The test is a lateral flow device, which looks and works like a pregnancy test, and is made in China by Biotime Biotechnology for the US company Innova Medical. It is supplied in the UK and Europe by a micro-company called Tried and Tested, which has no office and operates out of a house in Wallingford, Oxfordshire.
The government has signed a contract worth £138m with Innova without a tender, as is permitted in the emergency. “The lateral flow tests were identified as strictly necessary to meet the demand to scale up the mass testing programme in the UK,” says the contract.
British companies say they are perplexed. “I’m surprised and disappointed as a UK manufacturer and having worked in the industry for some time. There are lots of people with tests available in the UK at the moment,” said Christian Stephenson, the chief development officer at the Manchester-based Medusa 19.
It has been unable to get its rapid test evaluated by the government because it works using antibodies – although it is an infection test. But it is now in a trial in Spain, which is likely to lead to orders there.
Dr Emily Adams, a senior lecturer in diagnostics for infectious disease at the Liverpool School of Tropical Medicine, said her team was trying to help with the choice of tests for the city.
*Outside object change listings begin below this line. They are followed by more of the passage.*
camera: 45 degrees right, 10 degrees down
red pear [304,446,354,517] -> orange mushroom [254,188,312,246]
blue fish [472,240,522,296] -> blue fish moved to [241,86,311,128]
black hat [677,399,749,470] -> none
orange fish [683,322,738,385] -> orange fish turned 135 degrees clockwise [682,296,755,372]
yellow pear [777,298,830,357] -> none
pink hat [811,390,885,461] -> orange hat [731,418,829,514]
They evaluated rapid lateral flow tests for the international NGO Foundation for Innovative New Diagnostics (Find), which led to tests developed by SD Biosensor and Abbott being approved by the World Health Organization.
“Our data is not being used nationally, which is a shame,” she said. “In principle, I really agree with mass testing, especially in high-prevalence areas and high-risk groups.” But, she added, “the right tests need to be implemented and we need to make sure that locally that will be the case”.
Evaluation data was needed for the tests that had been chosen for Liverpool, she said. She was disappointed that England was not embracing the WHO-approved tests, as many other countries are.
If somebody tests positive with a lateral flow test, they will be offered a second, PCR test, to confirm it. PCR swab tests are the gold standard for diagnosis but have to be run on lab equipment, so are slower.
Picking up any infections that would otherwise have gone unnoticed because people have no symptoms has to be good. But there are concerns that a false negative test may lead people to assume they have no infection when they do.